Kuwait: 8,000 expatriate children violating residency rules
While the Ministry of Interior renewed its demand for residency violators to amend their status and take advantage of the new deadline that began on December 1, informed security sources revealed the existence of “more than 8,000 expatriate children who are in violation because of the failure of their relatives to register them after birth, which puts them in the category of unknown status ”, reports Al-Rai daily.
They referred to the Ministry of Interior’s directive to approve an automated linking project with the Ministry of Health, which allows birth registration in the Ministry of Interior’s database immediately after birth at any of hospitals of the Ministry of Health or private hospitals.
The sources said, “It has been discovered that there is a large number of expatriates with children who do not inform the Ministry of Interior of their status to complete the residency procedures for them. They were content with just obtaining the birth certificate in order to escape the payment of residency and health insurance fees, or because the father is a violator of the residency law. This makes the child in violation of the residency law and without data with the Ministry of Interior due to lack of electronic link with the Ministry of Health.”
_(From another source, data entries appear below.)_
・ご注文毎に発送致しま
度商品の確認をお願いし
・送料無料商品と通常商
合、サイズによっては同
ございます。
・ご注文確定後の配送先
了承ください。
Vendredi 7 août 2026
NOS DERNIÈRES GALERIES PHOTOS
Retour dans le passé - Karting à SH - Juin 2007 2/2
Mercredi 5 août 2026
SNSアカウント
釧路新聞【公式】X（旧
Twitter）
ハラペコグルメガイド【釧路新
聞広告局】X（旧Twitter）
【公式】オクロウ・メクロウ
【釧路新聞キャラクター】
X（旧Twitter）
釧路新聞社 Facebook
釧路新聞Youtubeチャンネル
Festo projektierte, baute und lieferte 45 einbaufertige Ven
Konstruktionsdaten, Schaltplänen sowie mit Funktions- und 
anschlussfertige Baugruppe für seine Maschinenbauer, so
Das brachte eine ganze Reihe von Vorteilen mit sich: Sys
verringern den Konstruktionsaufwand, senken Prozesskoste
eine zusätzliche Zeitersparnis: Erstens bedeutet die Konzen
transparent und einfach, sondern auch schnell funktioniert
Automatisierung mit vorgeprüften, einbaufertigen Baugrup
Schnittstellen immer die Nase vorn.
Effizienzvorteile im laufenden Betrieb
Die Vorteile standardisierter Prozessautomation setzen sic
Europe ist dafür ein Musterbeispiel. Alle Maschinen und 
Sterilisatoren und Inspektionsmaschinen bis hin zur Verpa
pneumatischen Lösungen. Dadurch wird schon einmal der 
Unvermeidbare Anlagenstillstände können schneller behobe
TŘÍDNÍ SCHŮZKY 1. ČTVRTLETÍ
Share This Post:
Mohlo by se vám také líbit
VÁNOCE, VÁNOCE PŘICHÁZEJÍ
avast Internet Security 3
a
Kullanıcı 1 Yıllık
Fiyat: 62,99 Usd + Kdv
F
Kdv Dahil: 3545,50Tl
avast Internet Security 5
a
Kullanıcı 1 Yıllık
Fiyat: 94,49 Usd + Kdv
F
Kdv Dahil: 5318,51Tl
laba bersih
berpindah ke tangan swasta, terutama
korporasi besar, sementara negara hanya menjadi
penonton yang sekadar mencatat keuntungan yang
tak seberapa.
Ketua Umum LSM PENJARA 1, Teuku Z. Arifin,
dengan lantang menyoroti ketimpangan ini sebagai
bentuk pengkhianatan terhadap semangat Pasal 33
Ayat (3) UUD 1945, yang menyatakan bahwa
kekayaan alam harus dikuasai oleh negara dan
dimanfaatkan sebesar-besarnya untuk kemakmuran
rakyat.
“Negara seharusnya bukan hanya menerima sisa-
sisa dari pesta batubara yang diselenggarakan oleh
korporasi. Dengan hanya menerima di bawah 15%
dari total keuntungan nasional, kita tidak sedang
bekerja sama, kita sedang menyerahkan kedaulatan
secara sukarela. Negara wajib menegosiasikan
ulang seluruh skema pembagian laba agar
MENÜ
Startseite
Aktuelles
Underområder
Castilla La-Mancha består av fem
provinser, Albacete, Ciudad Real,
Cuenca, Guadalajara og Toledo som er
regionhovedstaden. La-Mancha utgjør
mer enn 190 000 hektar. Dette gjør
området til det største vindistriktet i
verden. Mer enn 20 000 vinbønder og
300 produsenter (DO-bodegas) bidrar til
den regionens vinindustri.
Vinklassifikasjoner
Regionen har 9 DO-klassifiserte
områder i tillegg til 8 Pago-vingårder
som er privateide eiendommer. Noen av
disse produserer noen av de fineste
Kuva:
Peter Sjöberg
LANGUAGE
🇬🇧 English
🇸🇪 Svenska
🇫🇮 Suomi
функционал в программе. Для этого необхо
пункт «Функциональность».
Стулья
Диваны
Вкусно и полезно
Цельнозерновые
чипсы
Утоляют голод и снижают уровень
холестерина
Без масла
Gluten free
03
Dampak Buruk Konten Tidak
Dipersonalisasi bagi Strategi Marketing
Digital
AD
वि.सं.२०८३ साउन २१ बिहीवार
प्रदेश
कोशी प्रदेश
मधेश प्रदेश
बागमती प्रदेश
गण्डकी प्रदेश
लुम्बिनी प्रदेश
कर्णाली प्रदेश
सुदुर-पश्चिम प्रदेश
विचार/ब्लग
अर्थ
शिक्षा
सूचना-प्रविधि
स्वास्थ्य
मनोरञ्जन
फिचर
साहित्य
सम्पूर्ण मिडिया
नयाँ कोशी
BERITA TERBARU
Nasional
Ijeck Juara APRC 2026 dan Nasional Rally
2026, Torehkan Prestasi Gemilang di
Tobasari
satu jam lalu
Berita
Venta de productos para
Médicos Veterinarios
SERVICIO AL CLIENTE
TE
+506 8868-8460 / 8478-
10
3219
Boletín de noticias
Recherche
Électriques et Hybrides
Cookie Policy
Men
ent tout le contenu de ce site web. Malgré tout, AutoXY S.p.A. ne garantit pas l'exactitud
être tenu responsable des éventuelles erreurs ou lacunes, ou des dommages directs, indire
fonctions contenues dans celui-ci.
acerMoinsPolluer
They revealed that, “During the last period, about 8,000 children were discovered whose parents submitted requests to amend their legal status after five years of their birth. When asked about the reason for not doing this process throughout those years, they stated that the reason is their financial inability to obtain residency permits for their children, but when the children turn five, the parents are forced to amend their status in order to enroll them in schools.
The project prepared by the Ministry of Interior grants the guardian a period of four months to complete the procedures for registering their newborn children.
After that a fine of KD 4 will be imposed for each day of delay. What contributed to the increase in the number of violators is that the financial fines on the violator does not exceed KD 600, even if the violation continues for several years. This is what made some resort to this behavior.
The goal of linking with hospitals and the Ministry of Health immediately after the birth of the child is very important, because Kuwait is a signatory to the International Convention for the Protection of Children.
The presence of any child without official documents exposes him to danger because he is not registered in the records of the Ministry of Interior, and it is difficult to infer it in the event he is left in the country, for example if his parents leave, and he thus becomes anonymous.”